Transcribe each record below word for word.

» MATERIAL PROVIDED

BEGIN

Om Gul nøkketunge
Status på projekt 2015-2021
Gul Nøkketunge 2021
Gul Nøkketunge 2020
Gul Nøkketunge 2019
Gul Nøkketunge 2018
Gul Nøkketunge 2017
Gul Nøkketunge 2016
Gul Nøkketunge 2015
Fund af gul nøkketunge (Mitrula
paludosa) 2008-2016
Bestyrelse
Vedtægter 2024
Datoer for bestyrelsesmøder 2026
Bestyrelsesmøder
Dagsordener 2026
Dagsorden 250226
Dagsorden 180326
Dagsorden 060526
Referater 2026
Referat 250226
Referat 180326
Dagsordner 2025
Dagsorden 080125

END

» RESULT FOR THIS EXERCISE
Om Gul nøkketunge
Status på projekt 2015-2021
Gul Nøkketunge 2021
Gul Nøkketunge 2020
Gul Nøkketunge 2019
Gul Nøkketunge 2018
Gul Nøkketunge 2017
Gul Nøkketunge 2016
Gul Nøkketunge 2015
Fund af gul nøkketunge (Mitrula
paludosa) 2008-2016
Bestyrelse
Vedtægter 2024
Datoer for bestyrelsesmøder 2026
Bestyrelsesmøder
Dagsordener 2026
Dagsorden 250226
Dagsorden 180326
Dagsorden 060526
Referater 2026
Referat 250226
Referat 180326
Dagsordner 2025
Dagsorden 080125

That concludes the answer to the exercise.